(Text segment begins)

A Common Sense Analysis Gives Insurers Entitlement to Full Setoff of PIP Benefits
The Second District of Court of Appeal recently addressed the issue of whether an insurer is entitled to have a full setoff of PIP benefits from a jury award in a bodily injury suit when only a portion of the medical expenses claimed by the Plaintiff were caused by the accident.
In Carpenter v. Chavez, 41 Fla. L. Weekly D1998 (Fla. Sept. 9, 2016), Chavez incurred medical expenses as a result of an automobile accident but only received a fraction of those expenses after the jury considered evidence of a preexisting condition. In addition to the jury award, Chavez received the full $10,000 of PIP payments for medical expenses related to the accident. At a hearing to determine the PIP setoff, Carpenter argued that a full setoff of $10,000 comported with the “common sense” approach advanced by the Fourth District of Appeal.
The “common sense” approach states that when a jury awards damages that are the same type of damages covered by PIP, the Plaintiff should not receive a windfall as a result of the court’s duplication of benefits. However, the party seeking a setoff has the burden to prove that a duplication of benefits has occurred. This approach mirrors Florida statute Section 627.736(3), which precludes an injured party from recovering any damages for which PIP benefits are paid or payable.

(Text segment ends)
(Study material begins)

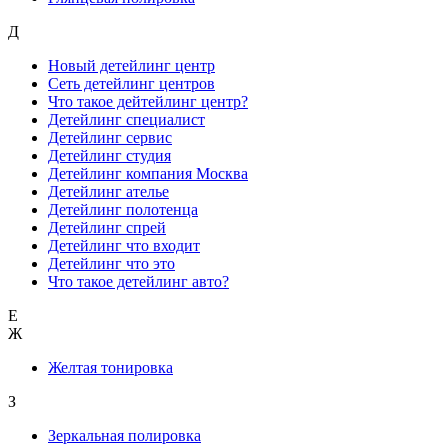
Д
Новый детейлинг центр
Сеть детейлинг центров
Что такое дейтейлинг центр?
Детейлинг специалист
Детейлинг сервис
Детейлинг студия
Детейлинг компания Москва
Детейлинг ателье
Детейлинг полотенца
Детейлинг спрей
Детейлинг что входит
Детейлинг что это
Что такое детейлинг авто?
Е
Ж
Желтая тонировка
З
Зеркальная полировка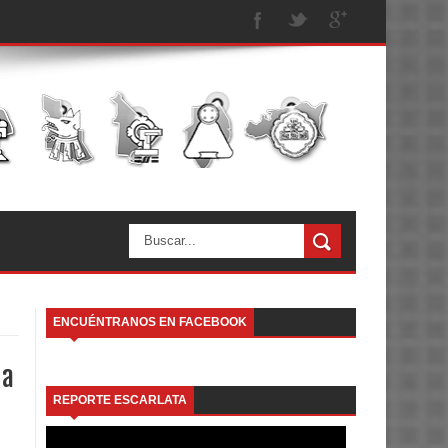
ENCUÉNTRANOS EN FACEBOOK
da
REPORTE ESCARLATA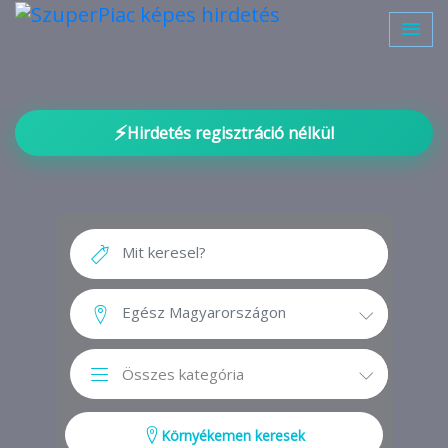
⚡
Hirdetés regisztráció nélkül
Környékemen keresek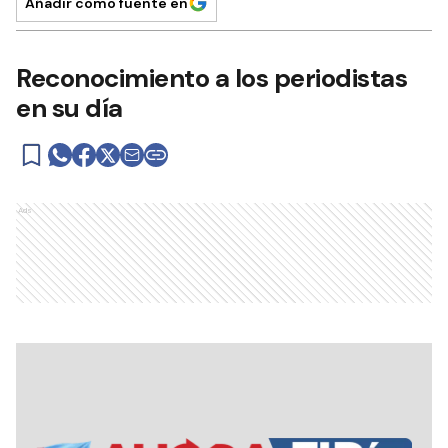
Añadir como fuente en
Reconocimiento a los periodistas
en su día
Ads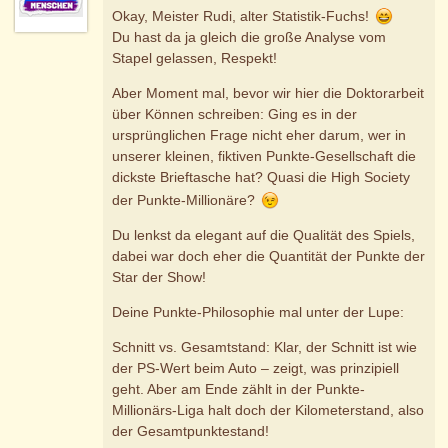
Okay, Meister Rudi, alter Statistik-Fuchs!
Du hast da ja gleich die große Analyse vom
Stapel gelassen, Respekt!
Aber Moment mal, bevor wir hier die Doktorarbeit
über Können schreiben: Ging es in der
ursprünglichen Frage nicht eher darum, wer in
unserer kleinen, fiktiven Punkte-Gesellschaft die
dickste Brieftasche hat? Quasi die High Society
der Punkte-Millionäre?
Du lenkst da elegant auf die Qualität des Spiels,
dabei war doch eher die Quantität der Punkte der
Star der Show!
Deine Punkte-Philosophie mal unter der Lupe:
Schnitt vs. Gesamtstand: Klar, der Schnitt ist wie
der PS-Wert beim Auto – zeigt, was prinzipiell
geht. Aber am Ende zählt in der Punkte-
Millionärs-Liga halt doch der Kilometerstand, also
der Gesamtpunktestand!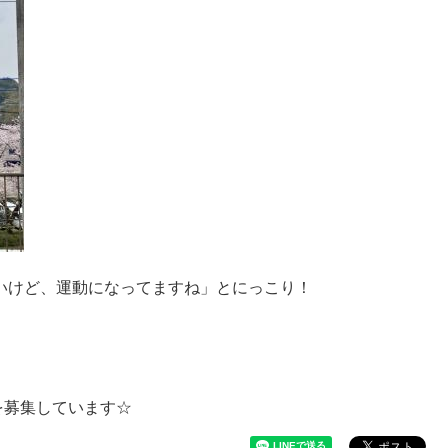
いけど、運動になってますね」とにっこり！
を募集しています☆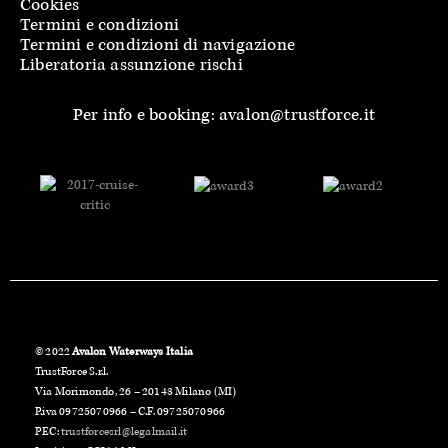
Cookies
Termini e condizioni
Termini e condizioni di navigazione
Liberatoria assunzione rischi
Per info e booking: avalon@trustforce.it
© 2022
Avalon Waterways Italia
TrustForce S.r.l.
Via Morimondo, 26 – 20143 Milano (MI)
P.iva 09725070966 – C.F. 09725070966
PEC:
trustforcesrl@legalmail.it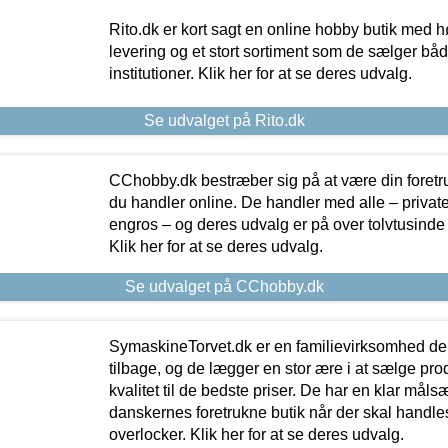
Rito.dk er kort sagt en online hobby butik med h
levering og et stort sortiment som de sælger både
institutioner. Klik her for at se deres udvalg.
Se udvalget på Rito.dk
CChobby.dk bestræber sig på at være din foretr
du handler online. De handler med alle – private,
engros – og deres udvalg er på over tolvtusinde 
Klik her for at se deres udvalg.
Se udvalget på CChobby.dk
SymaskineTorvet.dk er en familievirksomhed der
tilbage, og de lægger en stor ære i at sælge pro
kvalitet til de bedste priser. De har en klar mål
danskernes foretrukne butik når der skal handle
overlocker. Klik her for at se deres udvalg.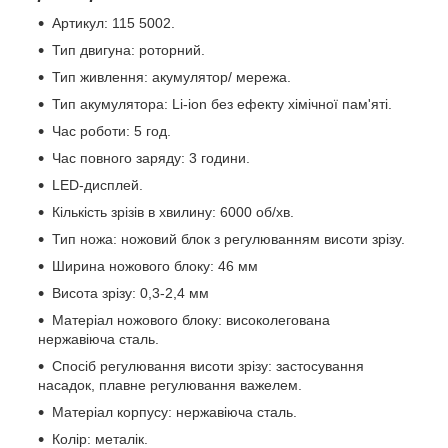
Артикул: 115 5002.
Тип двигуна: роторний.
Тип живлення: акумулятор/ мережа.
Тип акумулятора: Li-ion без ефекту хімічної пам'яті.
Час роботи: 5 год.
Час повного заряду: 3 години.
LED-дисплей.
Кількість зрізів в хвилину: 6000 об/хв.
Тип ножа: ножовий блок з регулюванням висоти зрізу.
Ширина ножового блоку: 46 мм
Висота зрізу: 0,3-2,4 мм
Матеріал ножового блоку: високолегована
нержавіюча сталь.
Спосіб регулювання висоти зрізу: застосування
насадок, плавне регулювання важелем.
Матеріал корпусу: нержавіюча сталь.
Колір: металік.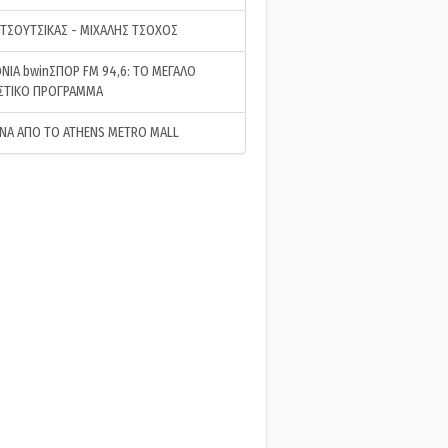
 ΤΣΟΥΤΣΙΚΑΣ - ΜΙΧΑΛΗΣ ΤΣΟΧΟΣ
ΝΙΑ bwinΣΠΟΡ FM 94,6: ΤΟ ΜΕΓΑΛΟ
ΣΤΙΚΟ ΠΡΟΓΡΑΜΜΑ
ΝΑ ΑΠΟ ΤΟ ATHENS METRO MALL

(Study material ends)

- [Directions]:
• A. Translate this sentence from the article on PIP setoffs into Spanish: "However, the party seeking a setoff has the burden to prove that a duplication of benefits has occurred."
• B. Carry on the article about PIP setoffs in Carpenter v. Chavez, starting after its last sentence.
The records have no connection to the article on PIP benefit setoffs.

- [Answers by item number]:
• A. Sin embargo, la parte que solicita una compensación tiene la carga de probar que se ha producido una duplicación de beneficios.

• B.
The Court determined that Chavez exhausted her $10,000 of PIP benefits for medical expenses that were reasonable, related and medically necessary. As the jury determined that Chavez was only entitled to a portion of medical expenses claimed by Chavez as having been caused by the accident, the Court found that the $10,000 paid to Chavez for PIP benefits was duplicated in the jury award. As such, the Court remanded the case to the trial court to order the full $10,000 deducted from the jury award.
Defendants can use this setoff to their advantage by arguing that a jury award must include those damages for which PIP is payable. By invoking this setoff in future cases, Defendants can prevent a Plaintiff from receiving a double recovery.